**Bacaan untuk Ditinjau:**
_____

HAK DAN KEWAJIBAN KONSUMEN DAN PELAKU USAHA
http://www.yabpeknas.com/2015/04/hak-dan-kewajiban-konsumen.html
http://www.sekedarinfo.com/hak-dan-kewajiban-pelaku-usaha/
Hak dan kewajiban konsumen diatur dalam pasal
4 dan 5 UU No. 8 / 1999, sebagai berikut:
Hak
konsumen antara lain:
1) hak atas kenyamanan, keamanan,
dan keselamatan dalam mengkonsumsi barang dan/atau jasa;
2) hak untuk memilih barang
dan/atau jasa serta mendapatkan barang dan/atau jasa tersebut sesuai dengan
nilai tukar dan kondisi serta jaminan yang dijanjikan;
3) hak atas informasi yang benar,
jelas, dan jujur mengenai kondisi dan jaminan barang dan/atau jasa;
4) hak untuk didengar pendapat
dan keluhannya atas barang dan/atau jasa yang digunakan;
5) hak untuk mendapatkan
advokasi, perlindungan, dan upaya penyelesaian sengketa perlindungan konsumen
secara patut;
6) hak untuk mendapat pembinaan
dan pendidikan konsumen;
7) hak untuk diperlakukan atau
dilayani secara benar dan jujur serta tidak diskriminatif;
8) hak untuk mendapatkan
kompensasi, ganti rugi dan/atau penggantian, apabila barang dan/atau jasa
yang diterima tidak sesuai dengan perjanjian atau tidak sebagaimana mestinya;
9) hak-hak yang diatur dalam
ketentuan peraturan perundang-undangan lainnya.
Kewajiban
konsumen adalah:
1) membaca atau mengikuti
petunjuk informasi dan prosedur pemakaian atau pemanfaatan barang dan/atau
jasa, demi keamanan dan keselamatan;
2) beritikad baik dalam melakukan
transaksi pembelian barang dan/atau jasa;
3) membayar sesuai dengan nilai
tukar yang disepakati;
4) mengikuti upaya penyelesaian
hukum sengketa perlindungan konsumen.

_____

**Instruksi Kerja:**
Bisakah Anda menuliskan kembali seluruh teks tentang hak dan kewajiban konsumen di atas sama persis, tanpa mengubah satu kata pun?

_____

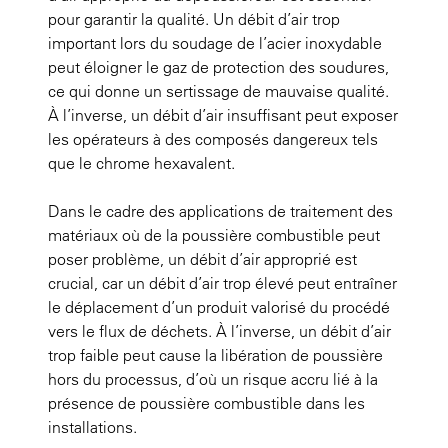
pour garantir la qualité. Un débit d’air trop
important lors du soudage de l’acier inoxydable
peut éloigner le gaz de protection des soudures,
ce qui donne un sertissage de mauvaise qualité.
À l’inverse, un débit d’air insuffisant peut exposer
les opérateurs à des composés dangereux tels
que le chrome hexavalent.
Dans le cadre des applications de traitement des
matériaux où de la poussière combustible peut
poser problème, un débit d’air approprié est
crucial, car un débit d’air trop élevé peut entraîner
le déplacement d’un produit valorisé du procédé
vers le flux de déchets. À l’inverse, un débit d’air
trop faible peut cause la libération de poussière
hors du processus, d’où un risque accru lié à la
présence de poussière combustible dans les
installations.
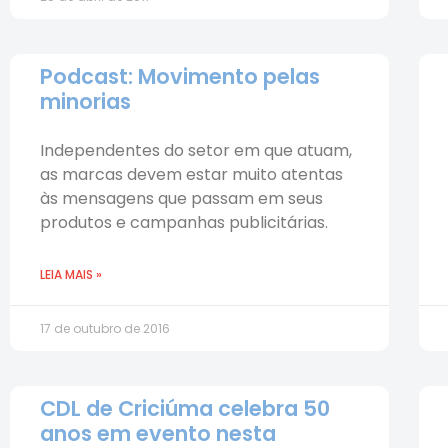
Podcast: Movimento pelas
minorias
Independentes do setor em que atuam,
as marcas devem estar muito atentas
às mensagens que passam em seus
produtos e campanhas publicitárias.
LEIA MAIS »
17 de outubro de 2016
CDL de Criciúma celebra 50
anos em evento nesta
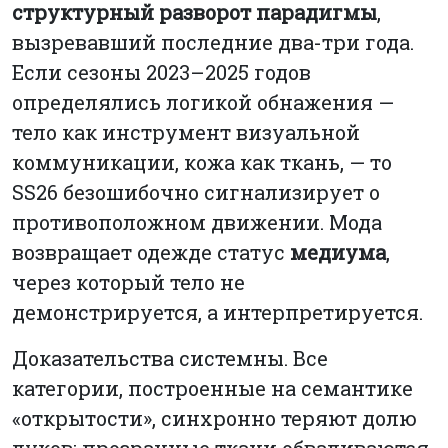
структурный разворот парадигмы
,
вызревавший последние два-три года.
Если сезоны 2023–2025 годов
определялись логикой обнажения —
тело как инструмент визуальной
коммуникации, кожа как ткань, — то
SS26 безошибочно сигнализирует о
противоположном движении. Мода
возвращает одежде статус
медиума
,
через который тело не
демонстрируется, а интерпретируется.
Доказательства системны. Все
категории, построенные на семантике
«открытости», синхронно теряют долю
луков: прозрачные ткани обваливаются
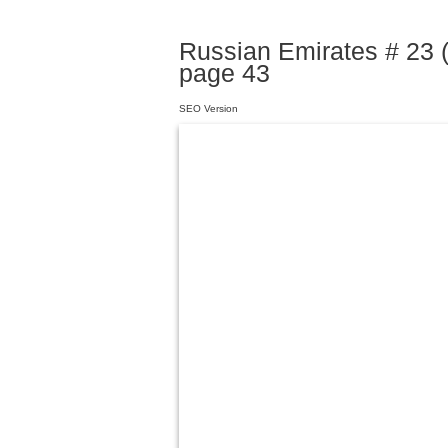
Russian Emirates # 23 (
page 43
SEO Version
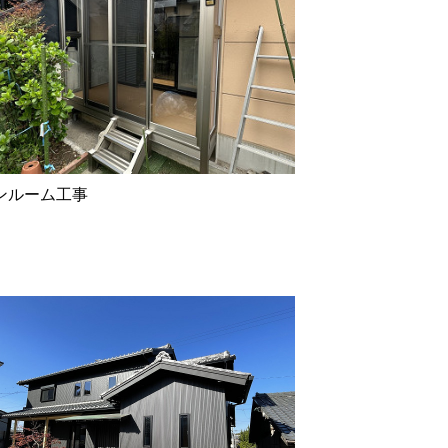
ンルーム工事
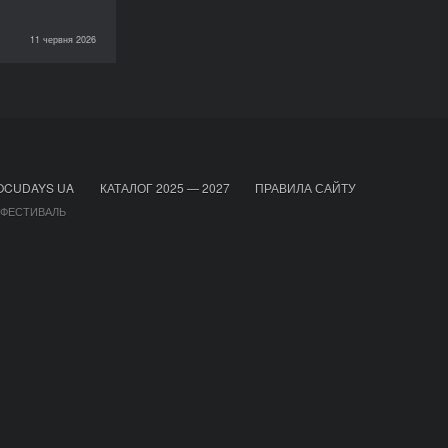
11 червня 2026
НОВИНИ
OCUDAYS UA
КАТАЛОГ 2025 — 2027
ПРАВИЛА САЙТУ
 ФЕСТИВАЛЬ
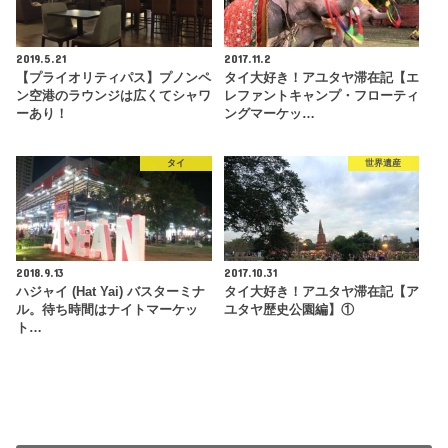
2019.5.21
2017.11.2
【プライオリティパス】プノンペ
タイ大好き！アユタヤ滞在記【エ
ン空港のラウンジは広くてシャワ
レファントキャンプ・フローティ
ーあり！
ングマーケッ…
タイ
世界遺産
2018.9.13
2017.10.31
ハジャイ (Hat Yai) バスターミナ
タイ大好き！アユタヤ滞在記【ア
ル。待ち時間はナイトマーケッ
ユタヤ歴史公園編】①
ト…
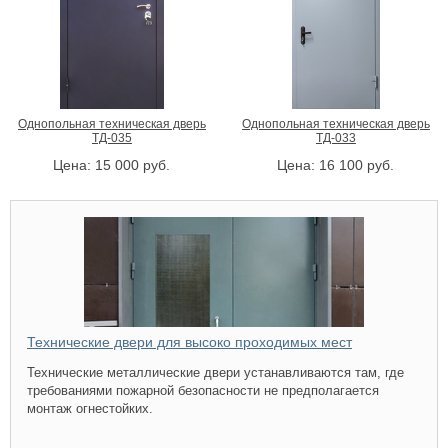
Однопольная техническая дверь
Однопольная техническая дверь
ТД-035
ТД-033
Цена:
15 000
руб.
Цена:
16 100
руб.
Технические двери для высоко проходимых мест
Технические металлические двери устанавливаются там, где
требованиями пожарной безопасности не предполагается
монтаж огнестойких.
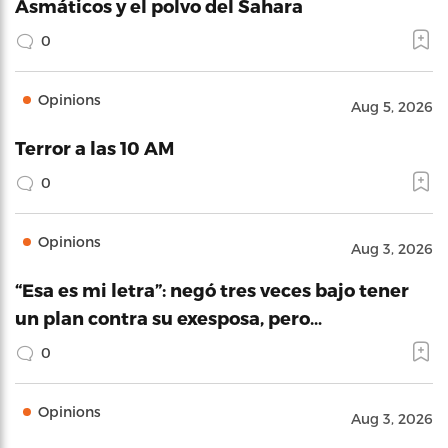
Asmáticos y el polvo del Sahara
0
Opinions
Aug 5, 2026
Terror a las 10 AM
0
Opinions
Aug 3, 2026
“Esa es mi letra”: negó tres veces bajo tener
un plan contra su exesposa, pero…
0
Opinions
Aug 3, 2026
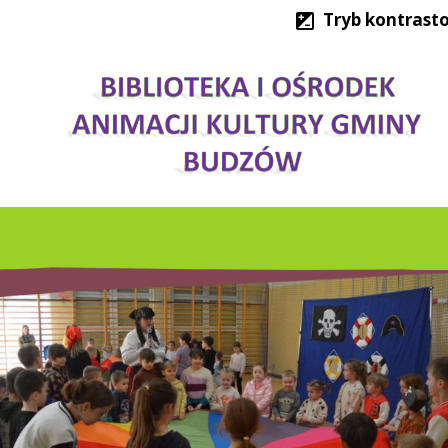
Tryb kontrast
ZESPÓŁ REGIONALN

_____

**Hasil Latihan:**
HAK DAN KEWAJIBAN KONSUMEN DAN PELAKU USAHA
http://www.yabpeknas.com/2015/04/hak-dan-kewajiban-konsumen.html
http://www.sekedarinfo.com/hak-dan-kewajiban-pelaku-usaha/
Hak dan kewajiban konsumen diatur dalam pasal
4 dan 5 UU No. 8 / 1999, sebagai berikut:
Hak
konsumen antara lain:
1) hak atas kenyamanan, keamanan,
dan keselamatan dalam mengkonsumsi barang dan/atau jasa;
2) hak untuk memilih barang
dan/atau jasa serta mendapatkan barang dan/atau jasa tersebut sesuai dengan
nilai tukar dan kondisi serta jaminan yang dijanjikan;
3) hak atas informasi yang benar,
jelas, dan jujur mengenai kondisi dan jaminan barang dan/atau jasa;
4) hak untuk didengar pendapat
dan keluhannya atas barang dan/atau jasa yang digunakan;
5) hak untuk mendapatkan
advokasi, perlindungan, dan upaya penyelesaian sengketa perlindungan konsumen
secara patut;
6) hak untuk mendapat pembinaan
dan pendidikan konsumen;
7) hak untuk diperlakukan atau
dilayani secara benar dan jujur serta tidak diskriminatif;
8) hak untuk mendapatkan
kompensasi, ganti rugi dan/atau penggantian, apabila barang dan/atau jasa
yang diterima tidak sesuai dengan perjanjian atau tidak sebagaimana mestinya;
9) hak-hak yang diatur dalam
ketentuan peraturan perundang-undangan lainnya.
Kewajiban
konsumen adalah:
1) membaca atau mengikuti
petunjuk informasi dan prosedur pemakaian atau pemanfaatan barang dan/atau
jasa, demi keamanan dan keselamatan;
2) beritikad baik dalam melakukan
transaksi pembelian barang dan/atau jasa;
3) membayar sesuai dengan nilai
tukar yang disepakati;
4) mengikuti upaya penyelesaian
hukum sengketa perlindungan konsumen.